#### Exercise instructions:
Leave every picture out and give back the lines below from the first through the line that holds "5: (430, 269)", exactly as written.

Dataset entries
※ ※ ※
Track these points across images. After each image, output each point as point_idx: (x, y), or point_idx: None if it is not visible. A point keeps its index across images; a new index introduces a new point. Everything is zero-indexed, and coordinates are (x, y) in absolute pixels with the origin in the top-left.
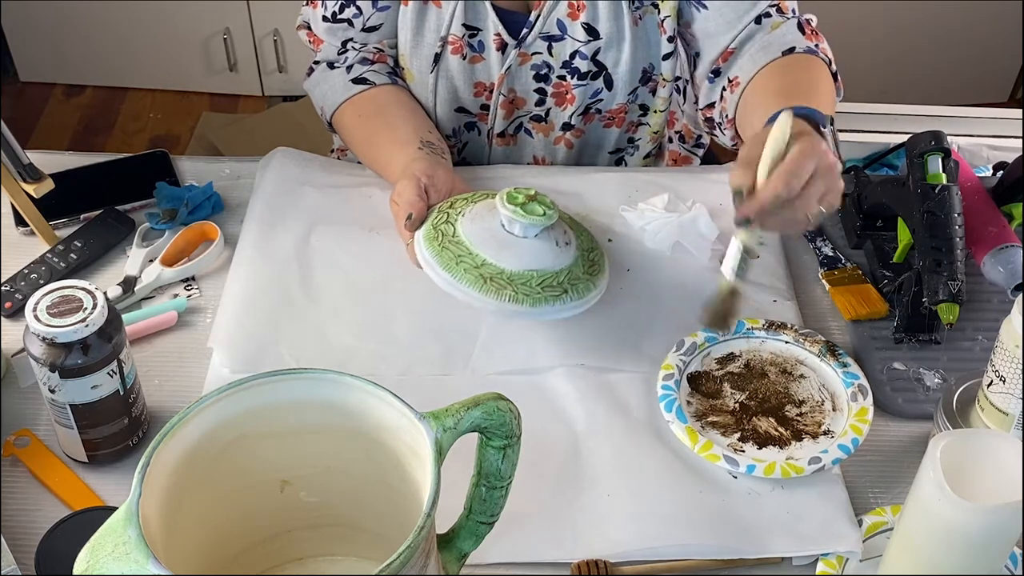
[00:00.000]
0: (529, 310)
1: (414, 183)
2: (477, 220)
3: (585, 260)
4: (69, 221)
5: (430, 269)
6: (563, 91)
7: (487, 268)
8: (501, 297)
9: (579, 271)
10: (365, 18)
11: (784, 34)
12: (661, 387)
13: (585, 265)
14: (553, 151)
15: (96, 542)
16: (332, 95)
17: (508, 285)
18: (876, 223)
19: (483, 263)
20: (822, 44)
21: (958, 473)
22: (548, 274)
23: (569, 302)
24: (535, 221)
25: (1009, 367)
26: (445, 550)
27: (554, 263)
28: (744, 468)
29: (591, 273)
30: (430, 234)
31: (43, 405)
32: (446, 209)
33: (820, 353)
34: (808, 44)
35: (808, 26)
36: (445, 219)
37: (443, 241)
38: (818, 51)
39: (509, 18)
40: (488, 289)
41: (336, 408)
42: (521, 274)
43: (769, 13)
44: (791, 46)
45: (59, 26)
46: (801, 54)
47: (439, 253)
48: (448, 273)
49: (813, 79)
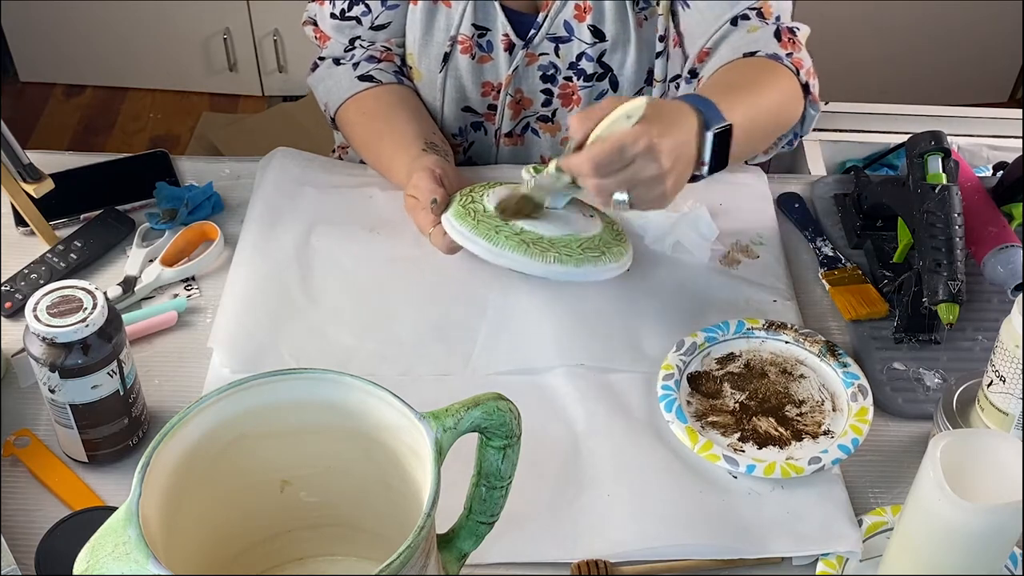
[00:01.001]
0: (574, 270)
1: (428, 174)
2: (503, 198)
3: (610, 230)
4: (69, 221)
5: (470, 242)
6: (569, 92)
7: (527, 235)
8: (546, 259)
9: (609, 237)
10: (374, 16)
11: (757, 39)
12: (661, 387)
13: (612, 233)
14: (559, 151)
15: (96, 542)
16: (337, 91)
17: (551, 248)
18: (876, 223)
19: (521, 231)
20: (796, 54)
21: (958, 473)
22: (584, 238)
23: (610, 263)
24: (565, 188)
25: (1009, 367)
26: (445, 550)
27: (586, 229)
28: (744, 468)
29: (620, 240)
30: (460, 213)
31: (43, 405)
32: (468, 193)
33: (820, 353)
34: (777, 51)
35: (787, 34)
36: (471, 200)
37: (476, 217)
38: (784, 59)
39: (517, 19)
40: (532, 252)
41: (336, 408)
42: (561, 238)
43: (748, 15)
44: (755, 50)
45: (59, 26)
46: (762, 58)
47: (475, 227)
48: (490, 243)
49: (757, 81)
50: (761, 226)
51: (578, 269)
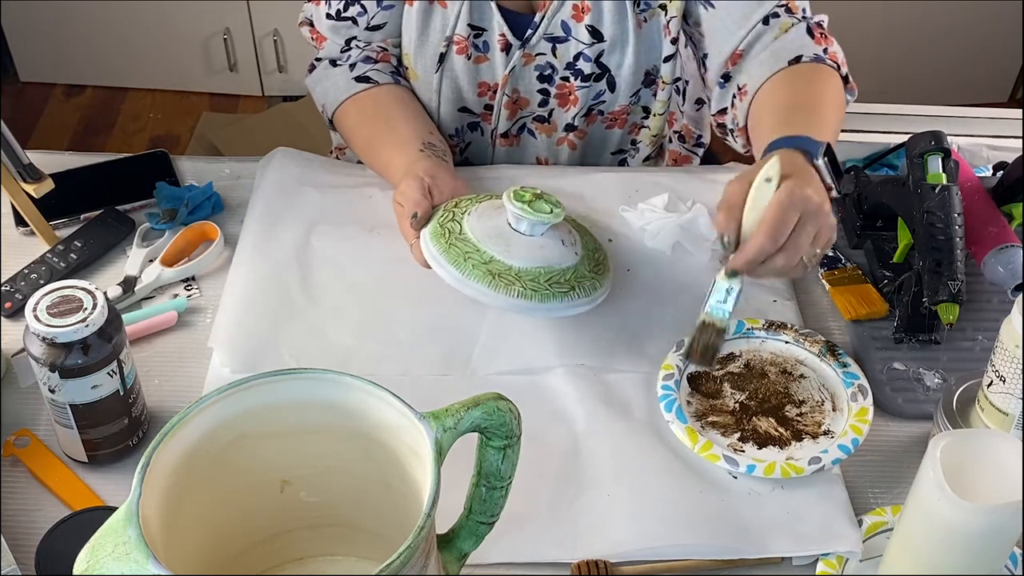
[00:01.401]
0: (538, 306)
1: (418, 182)
2: (483, 218)
3: (590, 259)
4: (69, 221)
5: (438, 266)
6: (566, 92)
7: (495, 264)
8: (510, 293)
9: (584, 269)
10: (369, 17)
11: (793, 39)
12: (661, 387)
13: (590, 264)
14: (556, 152)
15: (96, 542)
16: (334, 93)
17: (517, 281)
18: (876, 223)
19: (491, 259)
20: (831, 48)
21: (958, 473)
22: (556, 271)
23: (577, 299)
24: (542, 218)
25: (1009, 367)
26: (445, 550)
27: (561, 261)
28: (744, 468)
29: (597, 272)
30: (436, 232)
31: (43, 405)
32: (451, 208)
33: (820, 353)
34: (816, 51)
35: (818, 29)
36: (451, 217)
37: (450, 238)
38: (826, 57)
39: (514, 19)
40: (497, 285)
41: (336, 408)
42: (529, 270)
43: (777, 13)
44: (798, 54)
45: (59, 26)
46: (808, 63)
47: (446, 250)
48: (456, 269)
49: (818, 92)
50: None
51: (542, 304)
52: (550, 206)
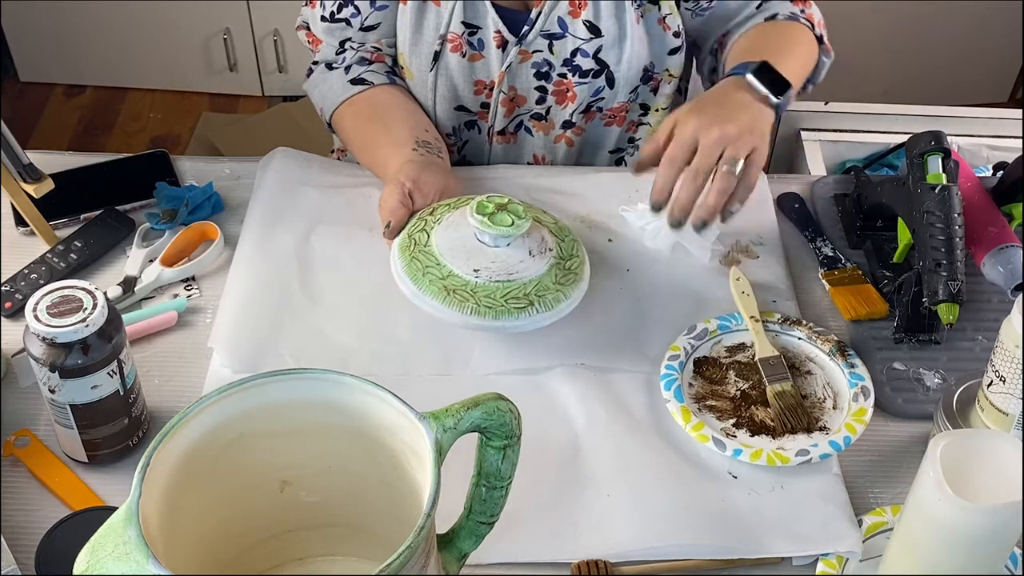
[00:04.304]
0: (491, 323)
1: (398, 189)
2: (451, 229)
3: (560, 269)
4: (69, 221)
5: (399, 279)
6: (564, 89)
7: (452, 280)
8: (464, 310)
9: (549, 281)
10: (363, 17)
11: (773, 6)
12: (665, 367)
13: (558, 275)
14: (553, 149)
15: (96, 542)
16: (331, 96)
17: (471, 297)
18: (876, 223)
19: (448, 274)
20: (808, 10)
21: (958, 473)
22: (515, 286)
23: (535, 314)
24: (503, 231)
25: (1009, 367)
26: (445, 550)
27: (524, 273)
28: (731, 452)
29: (563, 283)
30: (404, 243)
31: (43, 405)
32: (425, 216)
33: (831, 352)
34: (793, 9)
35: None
36: (421, 227)
37: (414, 251)
38: (801, 16)
39: (509, 16)
40: (451, 301)
41: (336, 408)
42: (485, 286)
43: None
44: (774, 12)
45: (59, 26)
46: (783, 20)
47: (408, 263)
48: (414, 284)
49: (784, 40)
50: (761, 226)
51: (495, 322)
52: (512, 218)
※ ※ ※
#### Reply:
Track these points across images. After each image, output each point as point_idx: (x, y), or point_idx: None if it is not visible. A point keeps its index across images; a new index introduces a new point. Everything is zero-indexed, and coordinates are (x, y) in absolute pixels with the origin in the top-left.
[00:00.000]
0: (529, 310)
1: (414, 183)
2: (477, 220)
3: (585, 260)
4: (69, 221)
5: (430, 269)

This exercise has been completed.